Alex recalled, as a boy just entering adulth
ood, being troubled by the warning. It didn’t seem fair. He asked Ben what he should do if he ever found himself in that situation. That question was the gateway to a whole new level of training.
Ben had told him that in such a case there wasn’t any such thing as fair. His only chance was speed, surprise, and violence of action.
Henry stepped up beside the orderly facing Alex. “Come on, let’s get this over with so we can get to her.”
As the man with the zip ties took a step forward, Alex pushed his shoulders back against the man behind him, as if trying to back away from the two knives in front of him. The man behind leaned in to keep Alex from sliding the chair back. That was exactly what Alex had wanted him to do.
There was no choice now. He had only one chance.
Alex pressed his shoulders against the man behind him. The man pushed back.
In an instant of exquisite, unrestrained rage, Alex put all his force into screaming a battle cry as he uncoiled, throwing a mighty kick squarely into Henry’s chest.
The blow was powerful enough to break ribs. It drove a grunt from the big man as it knocked him back.
The orderly in front of him was so surprised by the sudden burst of movement that he stood motionless for just an instant.

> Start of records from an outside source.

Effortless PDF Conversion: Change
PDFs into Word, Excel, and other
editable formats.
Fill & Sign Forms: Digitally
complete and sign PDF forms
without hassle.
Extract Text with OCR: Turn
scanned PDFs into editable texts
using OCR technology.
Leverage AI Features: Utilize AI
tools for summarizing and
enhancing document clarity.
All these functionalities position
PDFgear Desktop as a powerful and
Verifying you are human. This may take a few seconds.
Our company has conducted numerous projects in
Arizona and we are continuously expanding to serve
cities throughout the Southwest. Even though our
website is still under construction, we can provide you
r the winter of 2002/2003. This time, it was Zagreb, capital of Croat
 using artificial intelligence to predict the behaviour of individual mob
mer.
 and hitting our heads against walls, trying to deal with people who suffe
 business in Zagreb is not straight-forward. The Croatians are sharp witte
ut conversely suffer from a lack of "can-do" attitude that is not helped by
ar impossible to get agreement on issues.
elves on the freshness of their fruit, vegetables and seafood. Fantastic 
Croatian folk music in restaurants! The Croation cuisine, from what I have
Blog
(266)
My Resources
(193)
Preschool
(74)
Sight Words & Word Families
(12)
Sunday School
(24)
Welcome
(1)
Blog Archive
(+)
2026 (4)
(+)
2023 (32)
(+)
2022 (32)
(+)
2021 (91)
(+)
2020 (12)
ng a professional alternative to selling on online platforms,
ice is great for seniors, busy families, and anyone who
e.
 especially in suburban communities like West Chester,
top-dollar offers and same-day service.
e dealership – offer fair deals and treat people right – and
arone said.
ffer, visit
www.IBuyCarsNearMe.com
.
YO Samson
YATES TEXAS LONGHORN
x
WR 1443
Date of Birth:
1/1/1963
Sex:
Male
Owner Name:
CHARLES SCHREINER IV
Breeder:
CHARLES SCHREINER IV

An instant was all Alex needed. With Henry clear, in that instant when everyone else was frozen in shock, before the man behind could get a better hold on him, Alex bounded out of the chair and seized the wrist of the hand holding the knife.

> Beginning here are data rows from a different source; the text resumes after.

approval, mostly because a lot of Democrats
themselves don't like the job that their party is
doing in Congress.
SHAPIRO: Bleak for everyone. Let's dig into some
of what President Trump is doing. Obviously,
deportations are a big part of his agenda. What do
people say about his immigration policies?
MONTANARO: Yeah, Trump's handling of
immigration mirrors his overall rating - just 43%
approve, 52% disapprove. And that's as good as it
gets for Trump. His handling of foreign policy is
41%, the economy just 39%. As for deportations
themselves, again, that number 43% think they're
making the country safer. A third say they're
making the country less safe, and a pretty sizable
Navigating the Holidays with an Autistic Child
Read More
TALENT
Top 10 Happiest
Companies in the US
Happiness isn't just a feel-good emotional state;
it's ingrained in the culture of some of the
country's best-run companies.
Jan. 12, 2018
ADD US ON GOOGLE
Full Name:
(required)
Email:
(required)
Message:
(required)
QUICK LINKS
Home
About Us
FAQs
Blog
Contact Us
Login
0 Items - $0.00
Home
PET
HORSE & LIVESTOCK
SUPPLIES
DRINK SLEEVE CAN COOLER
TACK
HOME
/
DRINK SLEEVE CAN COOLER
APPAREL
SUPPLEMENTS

With an iron grip on the man’s wrist, Alex dove under the arm and came up behind. As he sprang up he used all his momentum and strength to violently twist the arm up in a way it wasn’t meant to go. The shoulder popped out of its joint. Sinew separated with a sickening rip. Alex spun around, taking the arm with him. In less than a heartbeat the man’s shoulder was torn apart enough that the arm was useless.
Jax was the only one who had been ready for the sudden attack. At the same time as Alex was taking out the orderly with the knife, before Henry could recover, Jax threw her legs around him, pinning his arms to his side. She locked her ankles.